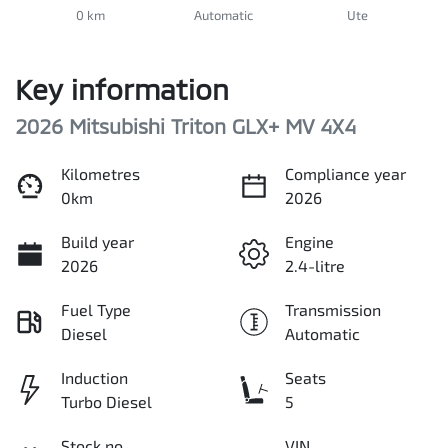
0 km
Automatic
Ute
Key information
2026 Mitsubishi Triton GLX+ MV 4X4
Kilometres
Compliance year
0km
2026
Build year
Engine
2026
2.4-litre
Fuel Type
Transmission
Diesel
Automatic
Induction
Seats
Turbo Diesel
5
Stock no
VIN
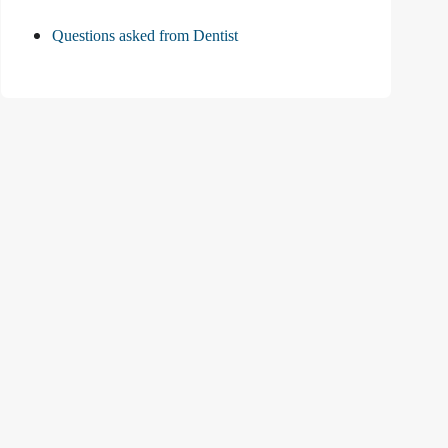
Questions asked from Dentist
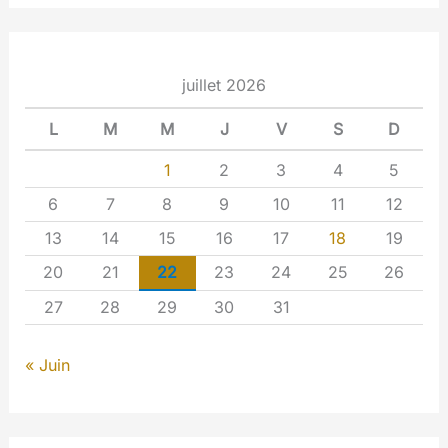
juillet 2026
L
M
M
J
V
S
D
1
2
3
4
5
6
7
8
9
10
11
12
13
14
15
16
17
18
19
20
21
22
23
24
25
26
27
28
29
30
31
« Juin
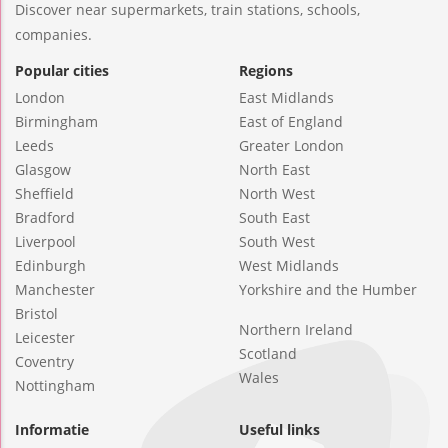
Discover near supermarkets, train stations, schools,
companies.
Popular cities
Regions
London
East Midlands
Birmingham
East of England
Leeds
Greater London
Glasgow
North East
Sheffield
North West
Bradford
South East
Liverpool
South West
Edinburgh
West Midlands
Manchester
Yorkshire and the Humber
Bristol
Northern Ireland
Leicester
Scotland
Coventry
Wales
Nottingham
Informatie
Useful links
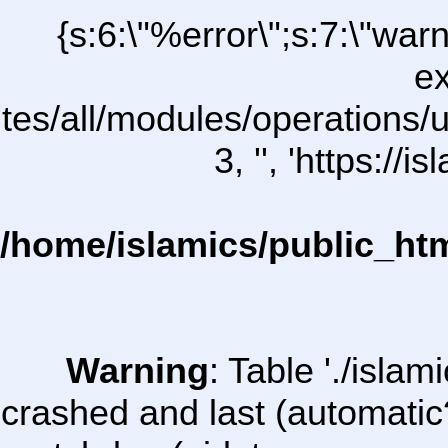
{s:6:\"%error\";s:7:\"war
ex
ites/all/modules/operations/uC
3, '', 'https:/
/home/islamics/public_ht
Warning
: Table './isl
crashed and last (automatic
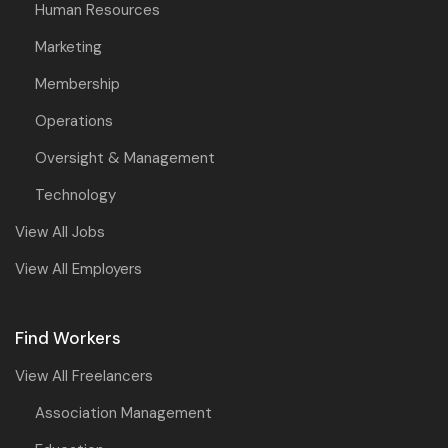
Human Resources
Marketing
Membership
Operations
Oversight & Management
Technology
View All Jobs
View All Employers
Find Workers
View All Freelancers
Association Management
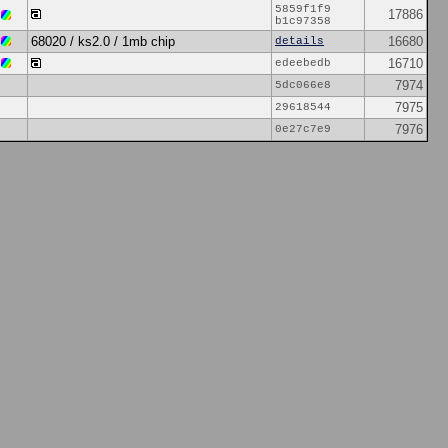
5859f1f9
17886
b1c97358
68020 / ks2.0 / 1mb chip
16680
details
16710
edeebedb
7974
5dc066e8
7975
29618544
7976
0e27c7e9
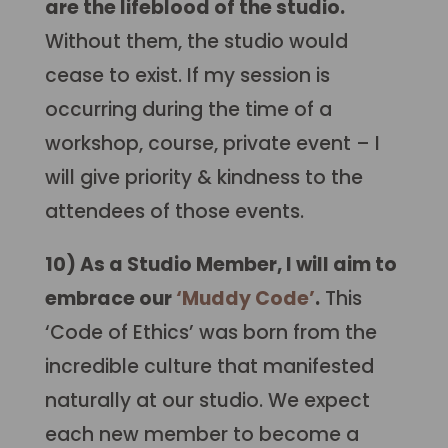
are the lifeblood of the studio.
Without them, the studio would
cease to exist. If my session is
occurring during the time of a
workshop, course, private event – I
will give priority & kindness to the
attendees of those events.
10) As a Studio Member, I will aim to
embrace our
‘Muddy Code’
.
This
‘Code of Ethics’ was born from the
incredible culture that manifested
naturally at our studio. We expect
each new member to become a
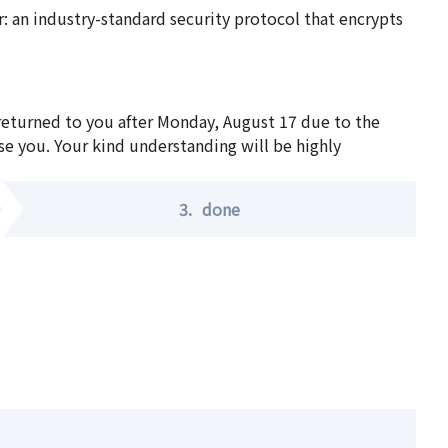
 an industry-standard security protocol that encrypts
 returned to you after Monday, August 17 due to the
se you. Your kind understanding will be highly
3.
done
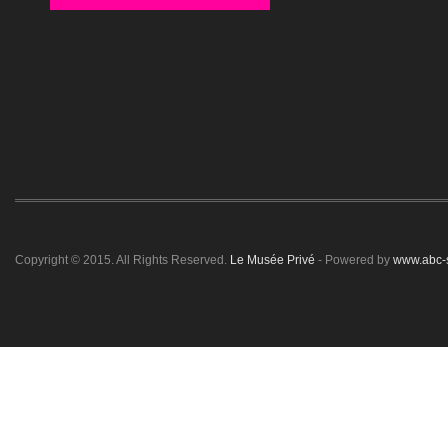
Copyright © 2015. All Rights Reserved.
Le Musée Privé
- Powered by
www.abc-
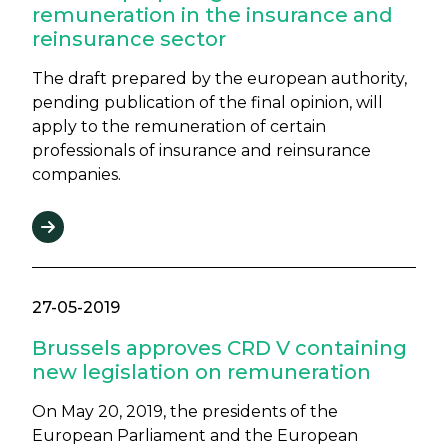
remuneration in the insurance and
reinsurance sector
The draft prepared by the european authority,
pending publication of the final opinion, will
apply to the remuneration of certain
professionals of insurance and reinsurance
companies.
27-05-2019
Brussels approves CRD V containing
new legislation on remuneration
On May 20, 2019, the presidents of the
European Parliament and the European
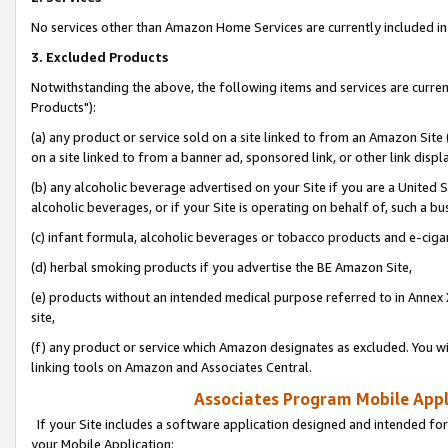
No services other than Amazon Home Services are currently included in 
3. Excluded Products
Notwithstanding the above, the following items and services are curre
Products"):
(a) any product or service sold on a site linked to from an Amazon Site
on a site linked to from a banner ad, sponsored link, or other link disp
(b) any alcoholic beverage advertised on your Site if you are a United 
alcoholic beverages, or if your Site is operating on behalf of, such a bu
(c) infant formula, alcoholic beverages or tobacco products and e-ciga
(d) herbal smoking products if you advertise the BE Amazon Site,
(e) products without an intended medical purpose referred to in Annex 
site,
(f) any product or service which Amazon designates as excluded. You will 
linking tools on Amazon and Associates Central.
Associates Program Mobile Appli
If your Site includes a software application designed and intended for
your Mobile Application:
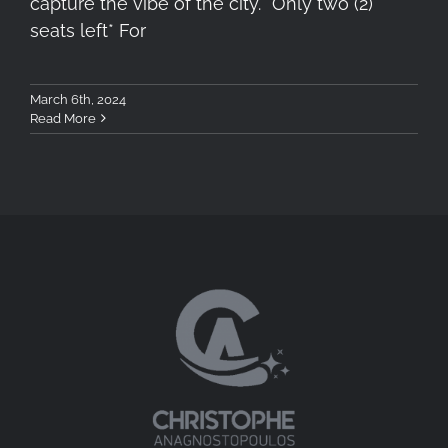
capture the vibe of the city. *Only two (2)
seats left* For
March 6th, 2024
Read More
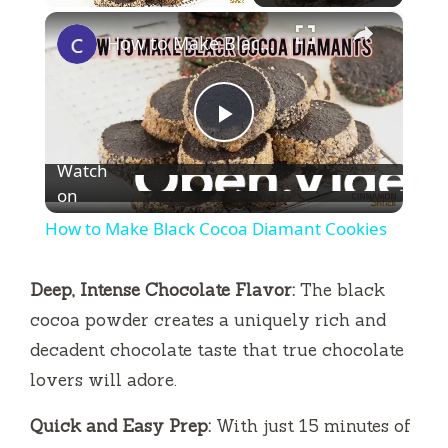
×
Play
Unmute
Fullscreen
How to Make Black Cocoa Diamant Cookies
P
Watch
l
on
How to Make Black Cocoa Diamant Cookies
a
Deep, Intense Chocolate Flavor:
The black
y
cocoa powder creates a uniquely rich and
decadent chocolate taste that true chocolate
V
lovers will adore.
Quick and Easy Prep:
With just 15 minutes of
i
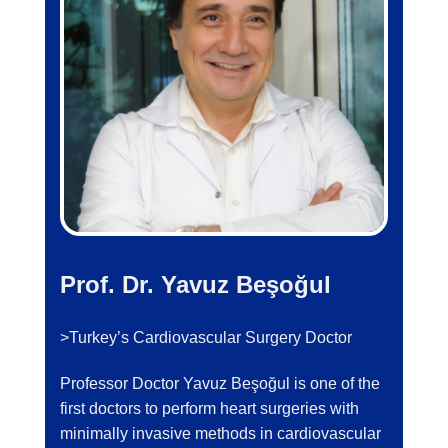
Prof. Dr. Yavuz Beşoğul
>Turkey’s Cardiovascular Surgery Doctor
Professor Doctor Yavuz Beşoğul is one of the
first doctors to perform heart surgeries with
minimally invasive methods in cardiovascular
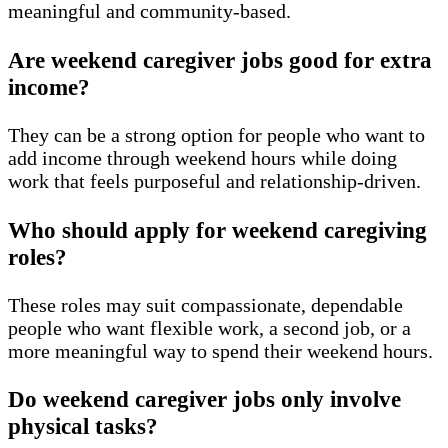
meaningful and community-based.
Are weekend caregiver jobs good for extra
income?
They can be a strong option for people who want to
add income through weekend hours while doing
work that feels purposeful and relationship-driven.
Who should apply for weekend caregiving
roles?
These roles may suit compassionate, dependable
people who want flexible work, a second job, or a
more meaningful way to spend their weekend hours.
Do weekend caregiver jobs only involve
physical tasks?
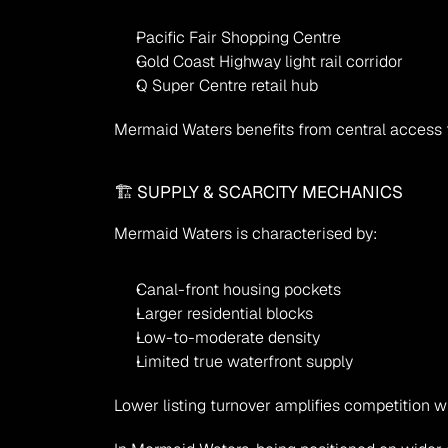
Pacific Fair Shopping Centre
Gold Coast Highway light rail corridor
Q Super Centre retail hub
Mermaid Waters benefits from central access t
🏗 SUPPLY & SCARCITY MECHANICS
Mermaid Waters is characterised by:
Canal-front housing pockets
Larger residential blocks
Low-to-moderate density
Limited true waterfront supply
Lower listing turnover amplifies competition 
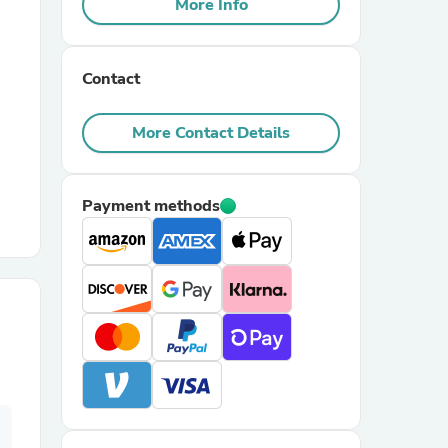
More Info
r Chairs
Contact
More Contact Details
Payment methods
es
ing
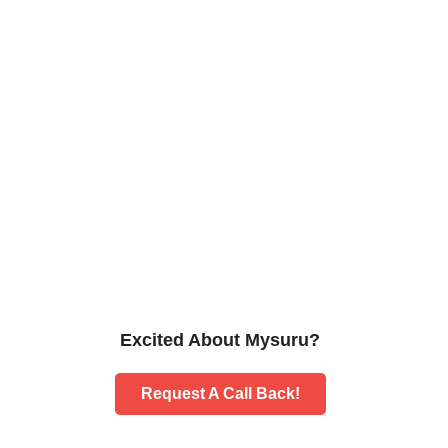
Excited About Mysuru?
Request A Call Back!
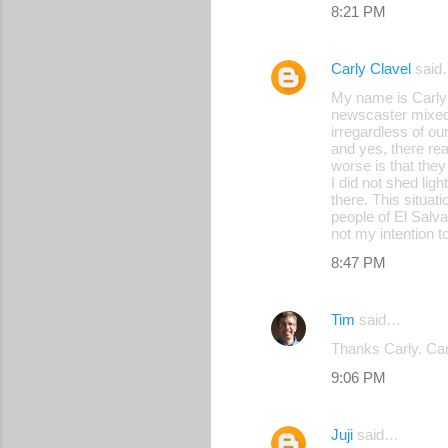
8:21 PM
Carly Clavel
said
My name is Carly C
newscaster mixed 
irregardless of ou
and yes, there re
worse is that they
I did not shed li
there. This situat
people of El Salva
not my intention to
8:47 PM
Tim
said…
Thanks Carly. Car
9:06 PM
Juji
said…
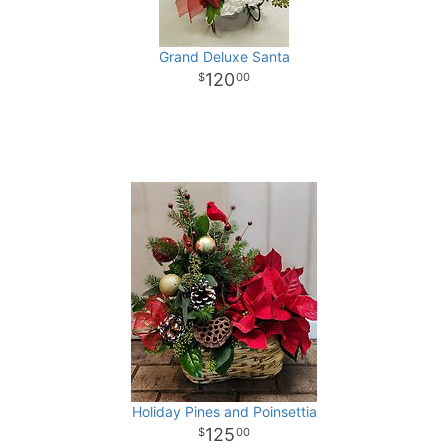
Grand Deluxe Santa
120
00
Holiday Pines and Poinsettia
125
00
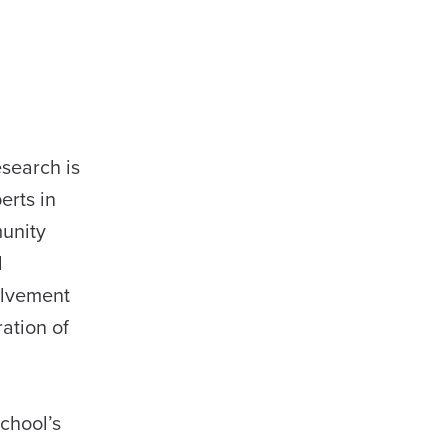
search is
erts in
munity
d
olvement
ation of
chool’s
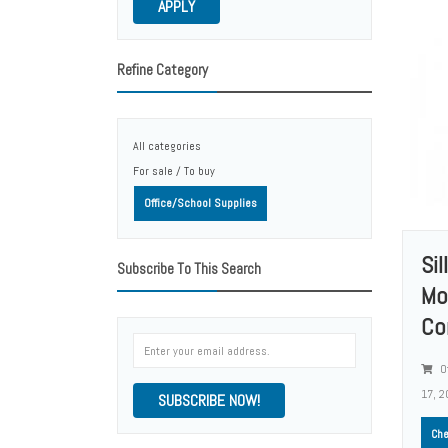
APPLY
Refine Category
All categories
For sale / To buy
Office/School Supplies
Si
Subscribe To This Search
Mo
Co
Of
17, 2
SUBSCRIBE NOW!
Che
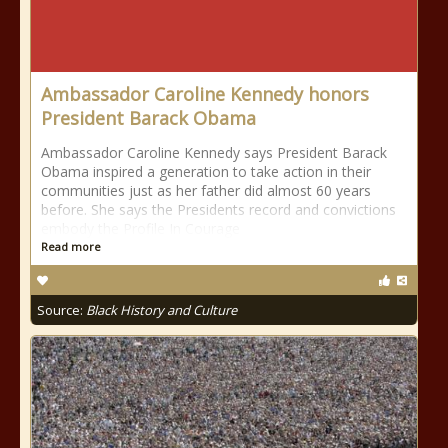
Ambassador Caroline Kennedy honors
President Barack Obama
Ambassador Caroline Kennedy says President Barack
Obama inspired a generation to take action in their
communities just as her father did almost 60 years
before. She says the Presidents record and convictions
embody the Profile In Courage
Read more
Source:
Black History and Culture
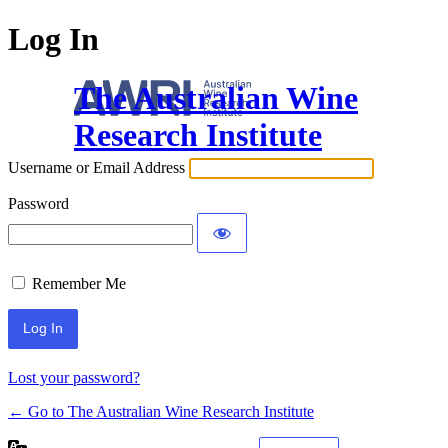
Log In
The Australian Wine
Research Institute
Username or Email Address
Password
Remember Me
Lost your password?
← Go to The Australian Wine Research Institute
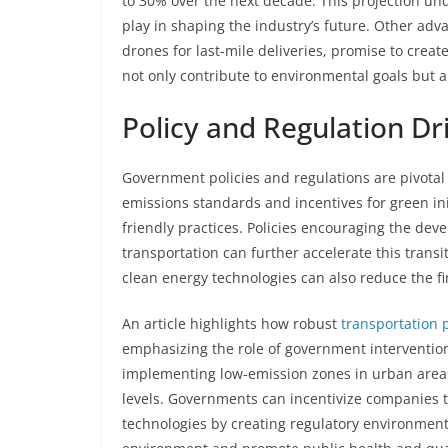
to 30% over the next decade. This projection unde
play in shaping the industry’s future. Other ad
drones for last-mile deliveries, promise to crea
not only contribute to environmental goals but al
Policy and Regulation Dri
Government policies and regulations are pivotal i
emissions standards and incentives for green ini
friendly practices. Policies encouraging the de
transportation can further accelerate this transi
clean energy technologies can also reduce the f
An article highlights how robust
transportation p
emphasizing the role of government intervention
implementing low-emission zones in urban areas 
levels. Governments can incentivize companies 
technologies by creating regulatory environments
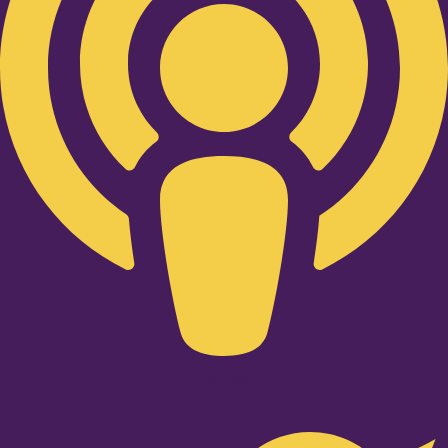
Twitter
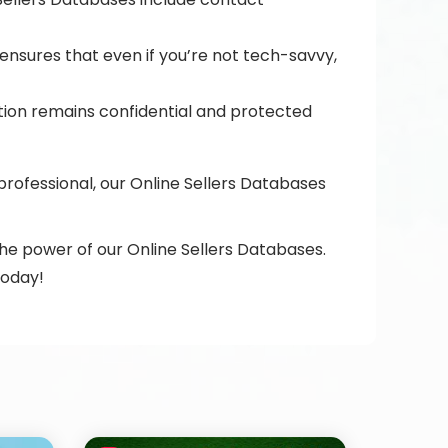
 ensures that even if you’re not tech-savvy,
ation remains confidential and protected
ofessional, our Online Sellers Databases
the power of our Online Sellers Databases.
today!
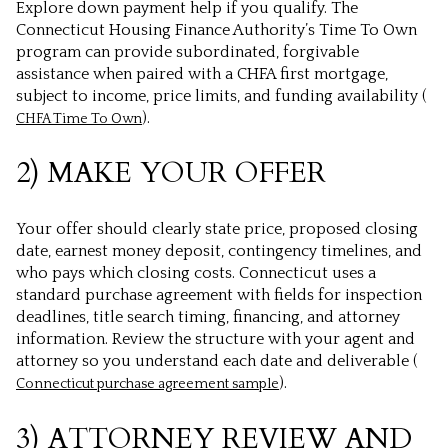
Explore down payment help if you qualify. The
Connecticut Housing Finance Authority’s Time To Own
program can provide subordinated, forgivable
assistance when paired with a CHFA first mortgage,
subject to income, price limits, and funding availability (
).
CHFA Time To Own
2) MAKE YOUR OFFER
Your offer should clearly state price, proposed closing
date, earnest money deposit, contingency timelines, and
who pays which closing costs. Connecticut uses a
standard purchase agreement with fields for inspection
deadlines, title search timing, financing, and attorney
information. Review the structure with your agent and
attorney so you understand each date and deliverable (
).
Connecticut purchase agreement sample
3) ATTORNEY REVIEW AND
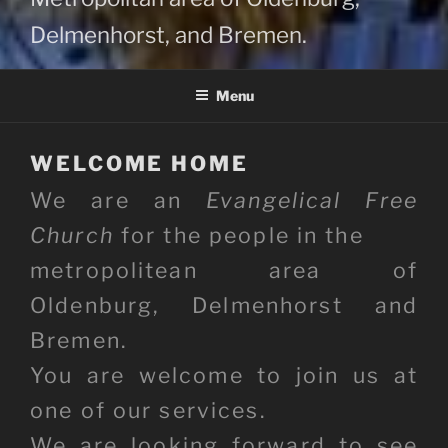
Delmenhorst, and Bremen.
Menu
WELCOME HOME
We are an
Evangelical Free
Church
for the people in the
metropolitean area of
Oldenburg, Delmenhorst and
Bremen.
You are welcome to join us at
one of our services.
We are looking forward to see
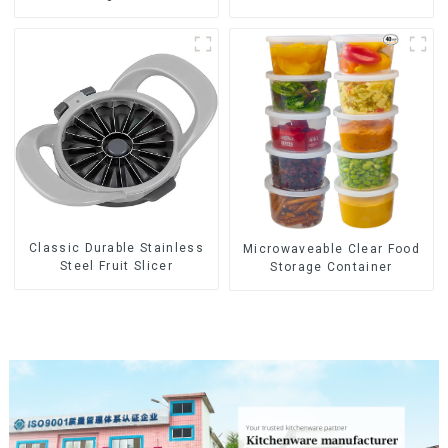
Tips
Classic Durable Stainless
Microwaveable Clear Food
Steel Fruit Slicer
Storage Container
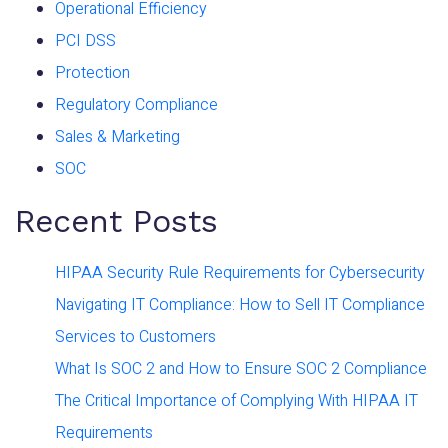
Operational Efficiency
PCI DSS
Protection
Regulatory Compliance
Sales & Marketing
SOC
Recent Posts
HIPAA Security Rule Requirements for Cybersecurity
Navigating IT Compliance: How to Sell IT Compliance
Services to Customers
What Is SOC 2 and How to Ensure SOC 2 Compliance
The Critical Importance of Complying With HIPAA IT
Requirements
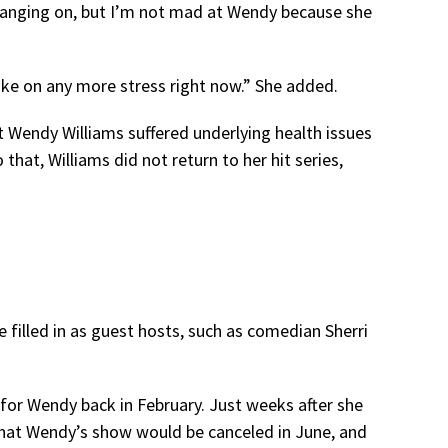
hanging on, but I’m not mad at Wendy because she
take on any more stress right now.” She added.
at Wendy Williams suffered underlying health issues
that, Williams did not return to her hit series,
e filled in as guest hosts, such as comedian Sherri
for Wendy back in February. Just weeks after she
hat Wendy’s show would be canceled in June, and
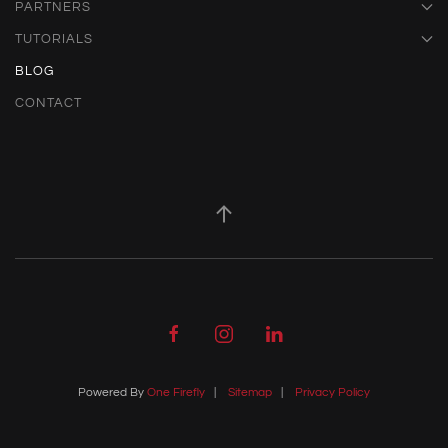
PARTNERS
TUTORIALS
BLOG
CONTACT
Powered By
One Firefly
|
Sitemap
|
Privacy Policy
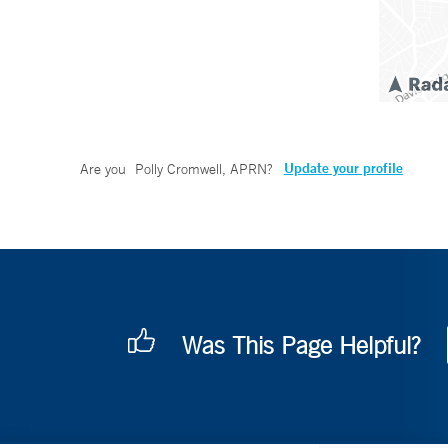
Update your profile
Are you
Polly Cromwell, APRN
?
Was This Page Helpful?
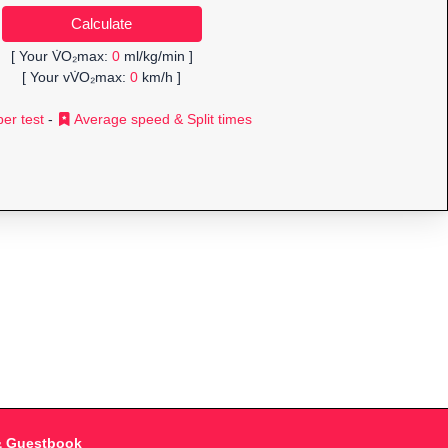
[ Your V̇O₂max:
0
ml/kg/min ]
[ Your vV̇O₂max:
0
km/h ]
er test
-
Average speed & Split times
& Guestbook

### Assignment
Show the lines in the entries above that include the string "each".

### Result
each new member to become a
attorney so you understand each date and deliverable (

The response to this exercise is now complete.